In Duerson’s case, “there were tremendous abnormalities throughout the frontal cortex, which is the part of the brain that controls insight, judgment, and executive function,” McKee explained.
Many of the clinical symptoms of traumatic brain injury are similar to Alzheimer’s and it is difficult to distinguish between the two while the patient is alive. But on autopsy, “pathologically, it is a very distinct condition,” she said. Duerson’s brain had “no deposits of beta amyloid or neuritic plaques, which characterize Alzheimer’s disease.”
The same patterns of brain injury, “only 30 years younger,” were seen when McKee dissected the brain of Owen Thomas, the University of Pennsylvania football player who committed suicide last year at the age of 21.

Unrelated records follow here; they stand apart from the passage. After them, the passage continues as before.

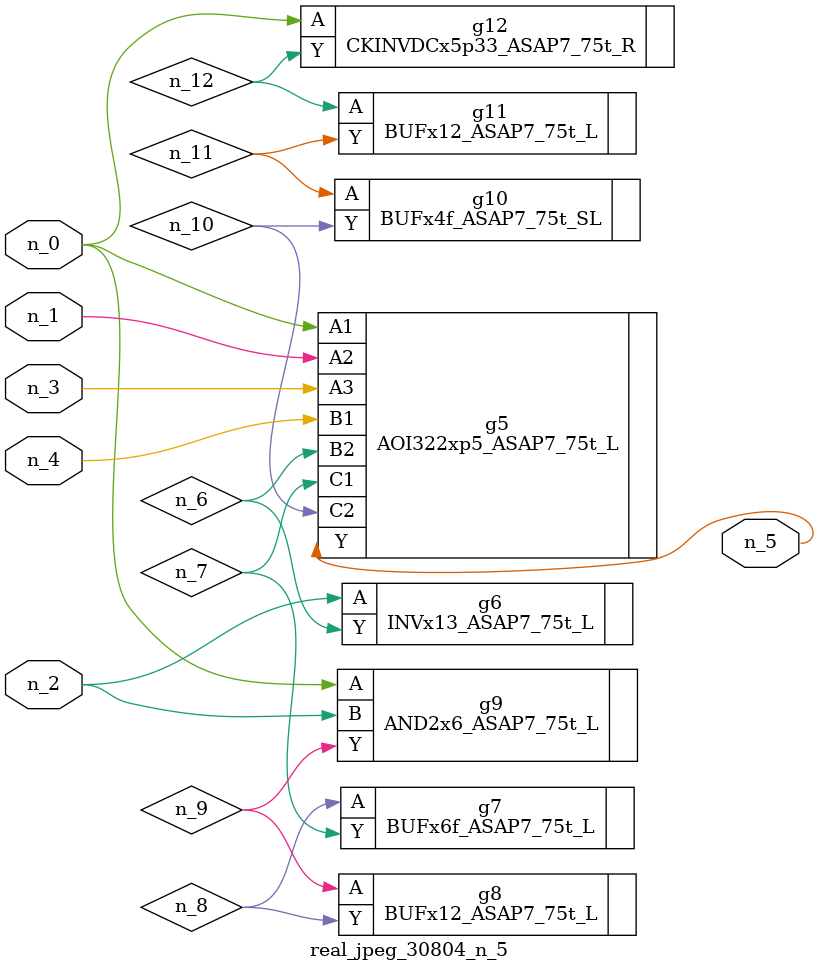
<source format=v>
module real_jpeg_30804_n_5 (n_4, n_0, n_1, n_2, n_3, n_5);

input n_4;
input n_0;
input n_1;
input n_2;
input n_3;

output n_5;

wire n_12;
wire n_8;
wire n_11;
wire n_6;
wire n_7;
wire n_10;
wire n_9;

AOI322xp5_ASAP7_75t_L g5 ( 
.A1(n_0),
.A2(n_1),
.A3(n_3),
.B1(n_4),
.B2(n_6),
.C1(n_7),
.C2(n_10),
.Y(n_5)
);

AND2x6_ASAP7_75t_L g9 ( 
.A(n_0),
.B(n_2),
.Y(n_9)
);

CKINVDCx5p33_ASAP7_75t_R g12 ( 
.A(n_0),
.Y(n_12)
);

INVx13_ASAP7_75t_L g6 ( 
.A(n_2),
.Y(n_6)
);

BUFx6f_ASAP7_75t_L g7 ( 
.A(n_8),
.Y(n_7)
);

BUFx12_ASAP7_75t_L g8 ( 
.A(n_9),
.Y(n_8)
);

BUFx4f_ASAP7_75t_SL g10 ( 
.A(n_11),
.Y(n_10)
);

BUFx12_ASAP7_75t_L g11 ( 
.A(n_12),
.Y(n_11)
);


endmodule
</source>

There is some evidence that the still-developing brain, up to the age of about 25, is more vulnerable to traumatic brain injury than a more mature brain. Younger children have a longer recovery than older juveniles, McKee said. Second-impact syndrome, where a concussion is not recognized and the child continues to participate in a sport, is only seen in young adults. A second, mild concussion causes immediate brain swelling and “is very often fatal,” she said.
Added Grafman: “When a child has a brain injury and their brain is not fully developed and they are tested with age-appropriate tests, sometimes they look pretty good.” But later when that piece of the brain is supposed to further grow or develop, “they begin to show impairments. Often we see delayed effects in children.”
Research across-the-board is hampered by the fact that, in many instances, definitive diagnosis can only be made after death when the brain is sliced into microscopically thin cross-sections, stained, and observed under the microscope.
McKee said there is a need to better understand the basic biologic mechanisms of traumatic brain injury and develop biomarkers of when both injury and healing have occurred. There currently are no good interventions; she believes that rest and recovery are likely to be the best we can provide now, but that better therapeutic strategies are on the foreseeable horizon.
AAAS’s Frankel said there is a tremendous need for increased funding to pursue recent leads from basic and clinical research to address the challenges of traumatic brain injury. But that seems unlikely given the current fiscal climate in Washington, D.C.
The U.S. Department of Defense has funded a significant portion of research in this area. It may be difficult to sustain even that current level of activity given the cuts that the Pentagon is likely to face.